A Theoretical Introduction to Numerical Analysis
This book introduces the reader to basic ideas of numerical analysis and it covers the main topics in the field. The book is divided into four parts. The introductory part gives the reader fundamental objects of numerical analysis such as errors and basic methods of computation. The first part of the book is devoted to an overview of interpolation (algebraic interpolation and trigonometric interpolation) and quadrature of functions. The second part studies the problem of solving systems of scalar equations (systems of linear algebraic equations; direct methods, iterative methods for solving linear systems and overdetermined linear systems; the method of least squares, numerical solution of nonlinear equations and their systems).

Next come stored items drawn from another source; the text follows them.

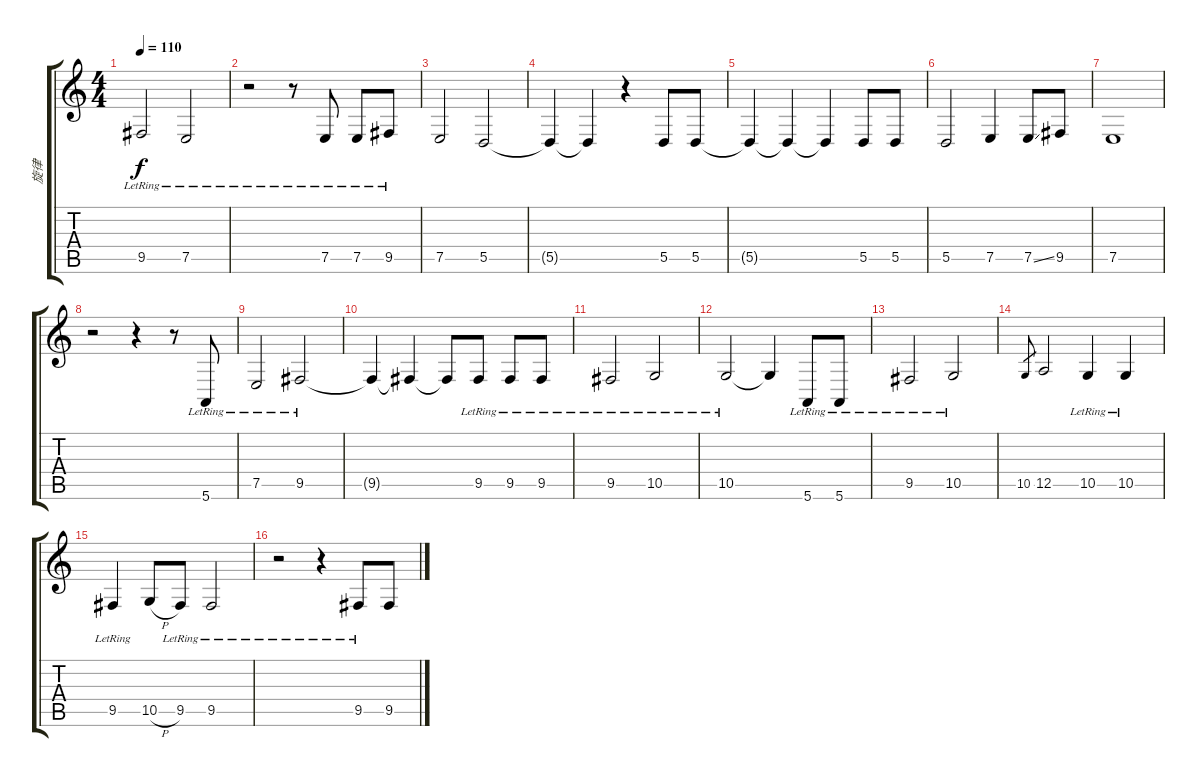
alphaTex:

\track ("旋律" "旋律") {instrument churchorgan}
\staff {score tabs}
\tuning (E4 B3 G3 D3 A2 E2) {hide}
\ts (4 4)
\tempo 110
\clef g2
\ks c
9.5{lr}.2{dy f} 7.5{lr}.2 |
r.2 r.8 7.5{lr}.8 7.5{lr}.8 9.5{lr}.8 |
7.5.2 5.5.2 |
5.5{t}.4 5.5{t}.4 r.4 5.5.8 5.5.8 |
5.5{t}.4 5.5{t}.4 5.5{t}.4 5.5.8 5.5.8 |
5.5.2 7.5.4 7.5{ss}.8 9.5.8 |
7.5.1 |
r.2 r.4 r.8 5.6{lr}.8 |
7.5{lr}.2 9.5{lr}.2 |
9.5{t}.4 9.5{t}.4 9.5{t}.8 9.5{lr}.8 9.5{lr}.8 9.5{lr}.8 |
9.5{lr}.2 10.5{lr}.2 |
10.5{lr}.2 10.5{t}.4 5.6{lr}.8 5.6{lr}.8 |
9.5{lr}.2 10.5{lr}.2 |
10.5.8{gr} 12.5.2 10.5{lr}.4 10.5{lr}.4 |
9.5{lr}.4 10.5{h}.8 9.5{lr}.8 9.5{lr}.2 |
r.2 r.4 9.5{lr}.8 9.5.8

The third part studies the method of finite differences for numerical solution of ordinary differential equations, finite difference schemes for partial differential equations, discontinuous solutions and methods of their computation and discrete methods for elliptic problems. The fourth part contains a discussion of the method of boundary equations for the numerical solution of boundary value problems and boundary integral equations and the method of boundary elements, boundary equations with projections and the method of difference potentials.
The basic concepts (discretization, errors, efficiency, complexity, numerical stability, consistency, convergence, etc.) are explained and illustrated in different parts of the book. The prospective reader would be a graduate or senior undergraduate student in mathematics, science or engineering.